In my journey, I have been fortunate to learn from many mentors who have taught me new skills, developed my experience and generally taken me under their wing. They have provided me with advice and acted as role models for the leader I aspire to become. These mentors have been largely in informal relationships and include mentors from my work life, but also people from my everyday life, like parents and friends. All of these mentors have positively influenced me and one moment of belief or nudge from my mentor has changed my career direction. These mentors have generously given me their time and expertise to guide my development and I have learnt an enormous amount from them. In addition to acting as positive role models, they have provided me with the tools to achieve my goals and believed in me more than I did myself, at particular times. I have learnt from their experiences and behaviour and there have also been examples of poor leadership and I learnt who I definitely did not want to become! 
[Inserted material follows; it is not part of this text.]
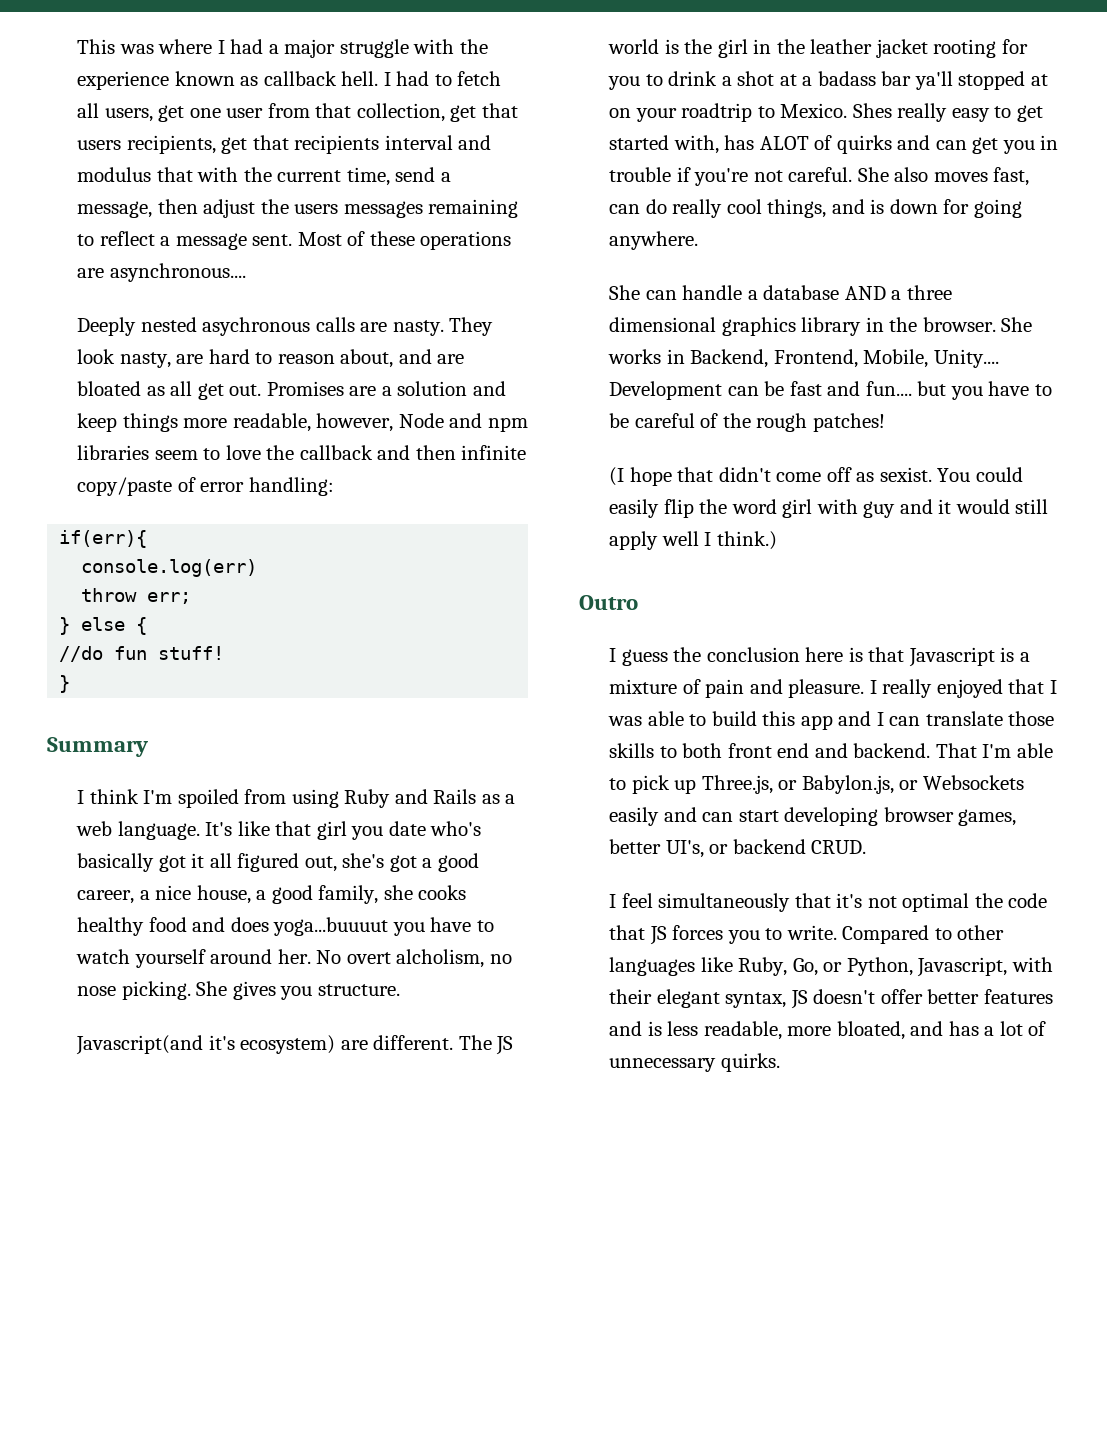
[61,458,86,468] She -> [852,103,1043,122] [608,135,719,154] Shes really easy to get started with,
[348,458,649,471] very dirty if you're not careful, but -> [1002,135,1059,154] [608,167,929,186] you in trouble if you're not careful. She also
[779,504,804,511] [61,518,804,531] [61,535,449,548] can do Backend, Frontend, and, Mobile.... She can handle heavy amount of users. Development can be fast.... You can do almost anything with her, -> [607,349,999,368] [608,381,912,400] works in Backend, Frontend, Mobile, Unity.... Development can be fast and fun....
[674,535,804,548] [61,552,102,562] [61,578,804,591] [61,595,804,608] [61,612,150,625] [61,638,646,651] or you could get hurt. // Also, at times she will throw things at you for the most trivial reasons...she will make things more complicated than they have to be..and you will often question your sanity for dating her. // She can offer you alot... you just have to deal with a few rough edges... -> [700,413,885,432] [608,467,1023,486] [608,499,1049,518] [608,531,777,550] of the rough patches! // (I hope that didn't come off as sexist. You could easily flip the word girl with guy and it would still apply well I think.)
In addition to supporting my own personal development, mentors also taught me the importance of building and developing a functioning team. Teamwork in health is defined as two or more people who interact interdependently with a common purpose, working toward measurable goals that benefit from leadership, that maintain stability, while encouraging honest discussion and problem solving (Salas E et al., 1992). Through being a member of a team and also leading teams, I learnt the value of collaboration and gathering people around me who keep me grounded. I have learnt from my mentors the importance of seeking difference perspectives and encouraging people to contribute ideas and to challenge my suggestions.

I will leave you with this quote… “Clients do not come first. Employees come first. If you take care of your employees, they will take care of the clients.” Richard Branson 

Salas E et al. “Toward an understanding of team performance and training.” In: Sweeney RW, Salas E, eds. Teams: their training and performance. Norwood, NJ, Ablex, 1992.